■ What you should do ■
Carry on the passage about collateral securing senior loans, starting right after its final sentence.

## Start Source

Collateralized Senior Loans will frequently be secured by all assets of the
Borrower that qualify as collateral, which may include common stock of the
Borrower or its subsidiaries. Additionally, the terms of the Loan Agreement may
require the Borrower to pledge additional collateral to secure the Senior Loan,
and enable the Agent, upon proper authorization of the Lenders, to take
possession of and liquidate the collateral and to distribute the liquidation
proceeds pro rata among the Lenders. If the terms of a Senior Loan do not
require the Borrower to pledge additional collateral in the event of a decline
in the value of the original collateral, the Fund will be exposed to the risk
that the value of the collateral will not at all times equal or exceed the
amount of the Borrower's obligations under the Senior Loan. Lenders that have
sold Participation interests in such Senior Loan will distribute liquidation
proceeds received by the Lenders pro rata among the holders of such
Participations. The Adviser will also monitor these aspects of the Fund's
investments and, where the Fund is an Original Lender or owns an Assignment,
will be directly involved with the Agent and the other Lenders regarding the
exercise of credit remedies.

## End Source
## Start Stored records

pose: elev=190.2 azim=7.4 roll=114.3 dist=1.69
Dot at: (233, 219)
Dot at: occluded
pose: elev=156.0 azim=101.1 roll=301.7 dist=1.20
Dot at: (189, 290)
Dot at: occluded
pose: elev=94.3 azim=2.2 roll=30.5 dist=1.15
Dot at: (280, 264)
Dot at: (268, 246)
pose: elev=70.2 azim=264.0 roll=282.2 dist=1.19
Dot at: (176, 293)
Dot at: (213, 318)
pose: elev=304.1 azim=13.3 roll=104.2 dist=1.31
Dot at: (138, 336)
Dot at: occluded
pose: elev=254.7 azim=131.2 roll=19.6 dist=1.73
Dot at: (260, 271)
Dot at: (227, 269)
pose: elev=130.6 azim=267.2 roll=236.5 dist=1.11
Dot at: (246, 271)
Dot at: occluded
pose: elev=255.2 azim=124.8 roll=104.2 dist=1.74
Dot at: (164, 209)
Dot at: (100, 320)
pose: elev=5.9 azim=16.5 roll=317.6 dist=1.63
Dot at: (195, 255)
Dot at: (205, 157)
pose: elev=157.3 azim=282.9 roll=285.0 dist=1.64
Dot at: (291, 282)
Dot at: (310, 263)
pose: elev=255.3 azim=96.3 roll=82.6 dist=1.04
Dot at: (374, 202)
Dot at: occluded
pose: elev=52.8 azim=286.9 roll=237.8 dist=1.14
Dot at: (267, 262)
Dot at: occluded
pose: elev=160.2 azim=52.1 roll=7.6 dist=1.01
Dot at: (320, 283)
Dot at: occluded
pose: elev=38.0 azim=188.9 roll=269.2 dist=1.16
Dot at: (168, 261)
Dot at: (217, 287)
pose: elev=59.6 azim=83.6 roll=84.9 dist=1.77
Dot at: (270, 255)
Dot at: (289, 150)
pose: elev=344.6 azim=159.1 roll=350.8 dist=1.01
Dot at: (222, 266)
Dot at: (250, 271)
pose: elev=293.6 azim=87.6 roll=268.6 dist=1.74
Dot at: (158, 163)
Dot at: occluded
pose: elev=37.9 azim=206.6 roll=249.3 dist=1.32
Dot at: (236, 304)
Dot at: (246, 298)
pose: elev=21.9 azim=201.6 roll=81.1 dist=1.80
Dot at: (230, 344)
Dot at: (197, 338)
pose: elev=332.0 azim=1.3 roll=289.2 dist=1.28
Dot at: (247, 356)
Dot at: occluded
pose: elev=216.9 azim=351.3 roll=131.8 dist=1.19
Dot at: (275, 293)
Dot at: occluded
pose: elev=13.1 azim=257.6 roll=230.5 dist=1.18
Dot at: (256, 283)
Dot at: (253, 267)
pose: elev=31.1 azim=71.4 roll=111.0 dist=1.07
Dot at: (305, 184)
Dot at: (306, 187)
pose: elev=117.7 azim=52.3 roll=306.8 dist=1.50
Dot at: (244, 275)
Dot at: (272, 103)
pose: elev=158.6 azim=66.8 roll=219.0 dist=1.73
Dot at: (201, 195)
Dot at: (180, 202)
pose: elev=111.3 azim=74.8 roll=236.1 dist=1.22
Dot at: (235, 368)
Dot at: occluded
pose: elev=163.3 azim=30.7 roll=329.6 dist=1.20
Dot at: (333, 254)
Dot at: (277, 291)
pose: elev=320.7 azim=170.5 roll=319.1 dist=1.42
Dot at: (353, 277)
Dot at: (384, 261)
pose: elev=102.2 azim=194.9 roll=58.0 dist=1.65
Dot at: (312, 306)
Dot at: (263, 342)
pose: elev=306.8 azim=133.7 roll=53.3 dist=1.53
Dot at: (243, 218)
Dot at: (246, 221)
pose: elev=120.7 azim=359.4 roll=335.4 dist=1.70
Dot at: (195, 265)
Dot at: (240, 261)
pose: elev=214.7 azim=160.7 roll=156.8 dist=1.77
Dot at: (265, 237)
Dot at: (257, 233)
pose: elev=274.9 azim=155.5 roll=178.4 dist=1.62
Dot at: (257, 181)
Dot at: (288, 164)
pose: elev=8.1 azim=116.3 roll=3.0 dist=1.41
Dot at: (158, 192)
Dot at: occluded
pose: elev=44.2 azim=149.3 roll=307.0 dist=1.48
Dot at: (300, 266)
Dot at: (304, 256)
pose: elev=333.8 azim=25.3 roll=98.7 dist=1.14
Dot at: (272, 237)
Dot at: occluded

## End Stored records

■ Expected output ■
     Senior Loans in which the Fund will invest historically have not been rated
by a nationally recognized statistical rating organization, will not be
registered with the SEC or any state securities commission and will not be
listed on any national securities exchange. Although the Fund will generally
have access to financial and other information made available to the Lenders in
connection with Senior Loans, the amount of public information available with
respect to Senior Loans will generally be less extensive than that available for
rated, registered or exchange-listed securities. As a result, the performance of
the Fund and its ability to meet its investment objective is more dependent on
the analytical ability of the Adviser than would be the case for an investment
company that invests primarily in rated, registered or exchange-listed
securities.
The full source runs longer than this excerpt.